Setting off once more, having been helped up by Ian's hand on my bottom, pushing me up to my seat, another message came through on the radio. This time, Cheetah had been spotted. Well, our guide floored it! The ridged track kept us bouncing about, with us hanging on for grim death. He kept shouting sorry every time the back end of the vehicle left the ground, and it was extremely uncomfortable. But you know what...I would do it all again to see the sight that greeted us on arrival. A mother with three sons. We watched for ages until she got up and led her sons away. Our guide followed across shrub and hidden dips, but he was not going to give up the pursuit. Wow, again and how lucky were we!






 


Lunch was again had in the open under the shade of a large tree. By now, we were all sweltering in 30-plus temperatures. No animals joined us this time, and we were again shown which tree was the ladies and which the gents!


 

Plenty of animals still to be seen, some I have put at the bottom of this post, but with so many to choose from, I have put a link to my web album if you fancy a look.

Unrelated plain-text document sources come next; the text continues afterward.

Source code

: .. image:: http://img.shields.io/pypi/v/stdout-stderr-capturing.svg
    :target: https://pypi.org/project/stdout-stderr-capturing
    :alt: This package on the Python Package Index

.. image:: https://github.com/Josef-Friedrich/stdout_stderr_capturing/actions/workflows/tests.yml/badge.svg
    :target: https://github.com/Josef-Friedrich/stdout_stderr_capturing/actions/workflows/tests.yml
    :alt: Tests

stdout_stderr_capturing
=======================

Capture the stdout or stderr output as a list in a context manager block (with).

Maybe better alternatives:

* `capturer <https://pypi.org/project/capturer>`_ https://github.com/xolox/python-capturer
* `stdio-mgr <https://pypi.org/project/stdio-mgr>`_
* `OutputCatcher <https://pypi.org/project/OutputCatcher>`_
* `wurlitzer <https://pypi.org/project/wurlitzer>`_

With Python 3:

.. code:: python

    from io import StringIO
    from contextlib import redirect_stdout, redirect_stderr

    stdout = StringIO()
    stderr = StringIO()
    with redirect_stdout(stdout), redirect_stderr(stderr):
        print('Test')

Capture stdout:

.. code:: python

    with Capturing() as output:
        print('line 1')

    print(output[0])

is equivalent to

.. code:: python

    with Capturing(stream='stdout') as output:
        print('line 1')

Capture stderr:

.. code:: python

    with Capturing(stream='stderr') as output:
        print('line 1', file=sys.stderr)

https://photos.app.goo.gl/CwvQWkTZe1XM24Tg8 

Anyway, we eventually headed back to Crocodile camp, along that dirt track again, but the bouncing around didn't bother us anymore. I have bruises on bruises, but oh, the best day of our trip so far. Because we arrived back at camp so late, I couldn't be bothered to cook dinner, so scrambled eggs on toast sufficed. We also had a Roosterkoek (rolls made with flour and water and cooked on the braai) waiting for us, made by Kobus. It was filled with Jam and Cheese, yummy!